In a Markov chain, a path from state i to state j is a sequence of transitions that
begins in i and ends in j, such that each transition in the sequence has a positive
probability.
A state j is reachable from state i if there is a path leading from i to j.
Two states i and j can communicate if j is reachable from i, and i is reachable from
j.
A set of states S in a Markov chain is a closed set if no state outside of S is reachable
from any state in S. Let's see an example.
This Markov chain has 5 states.
This is the state transition matrix.
In this example, state 3 is reachable from state 1 via the path 1–2–3.
But state 5 is not reachable from state 1.
There is no path from 1 to 5.
States 1 and 2 communicate.
We can go from 1 to 2 and from 2 to 1.
Set S1, which contains 3 states 1, 2, and 3, is a closed set.
Set S2, which contains 2 states, 4 and 5, is also a closed set.
A state i is an absorbing state if pii=1.
That means, the probability of the transition from i to itself is 100%.
If we enter an absorbing state, we will never leave the state.
An absorbing state is also a closed set containing only one state.
Here is an example.
In this Markov chain, both the first state and the last state are absorbing states.
Other states are not absorbing states.
A state i is a transient state if there exists a state j that is reachable from i, but state
i is not reachable from state j.
It means, once you leave a transient state, it is possible you will never return to this
state.
If a state is not transient, then it is called a recurrent state.

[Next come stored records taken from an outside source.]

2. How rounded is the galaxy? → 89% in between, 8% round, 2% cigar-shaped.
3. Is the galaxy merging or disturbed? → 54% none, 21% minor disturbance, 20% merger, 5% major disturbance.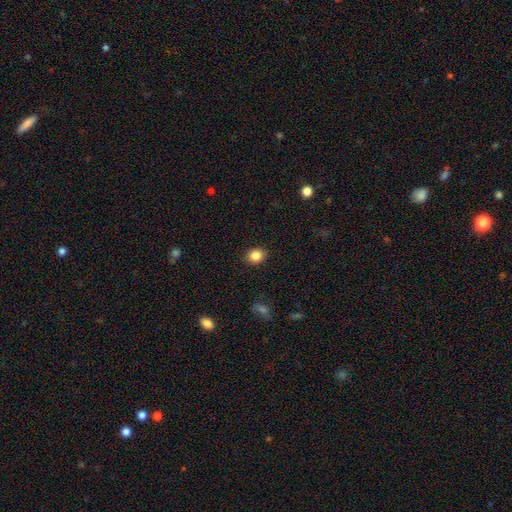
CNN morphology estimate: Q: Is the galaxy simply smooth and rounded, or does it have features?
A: smooth — 85%.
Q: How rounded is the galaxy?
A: round — 63%.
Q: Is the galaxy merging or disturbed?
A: none — 89%.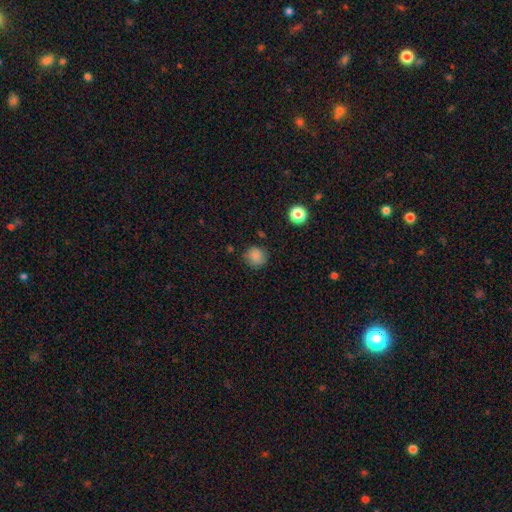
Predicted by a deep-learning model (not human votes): smooth 83%, star or artifact 11%, featured or disk 6%. Down the decision tree: how rounded — round (89%); merging — none (80%).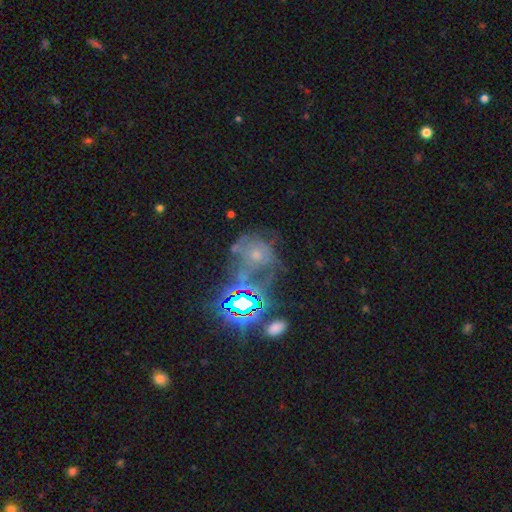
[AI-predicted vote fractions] smooth-or-featured: star or artifact: 37% | featured or disk: 33% | smooth: 29%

In this Markov chain, there are 3 transient states, 2, 3, and 4.
For example, we can go from 3 to 2, and then 2 to 1.
Then we get trapped in state 1 and will never come back to state 3 again.
The other two states, 1 and 5 are not transient, so they are recurrent states.

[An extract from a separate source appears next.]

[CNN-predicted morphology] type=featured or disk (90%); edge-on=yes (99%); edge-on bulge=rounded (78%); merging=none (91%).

In this Markov chain, the three states on the left are all transient states.
If we go from one of these three states to one of the states on the right, we will never
come back to the left.
The three states on the right are all recurrent states.
A state i is periodic with period k, where k > 1, if k is the smallest number such that
all paths leading from state i back to state i have a length that is a multiple of k.
Absorbing states are aperiodic.
If we can return to a recurrent state at irregular times, it is aperiodic.
In this example, we have three states.
They are all recurrent states.
There is no absorbing state.
All states are periodic with a period of 3.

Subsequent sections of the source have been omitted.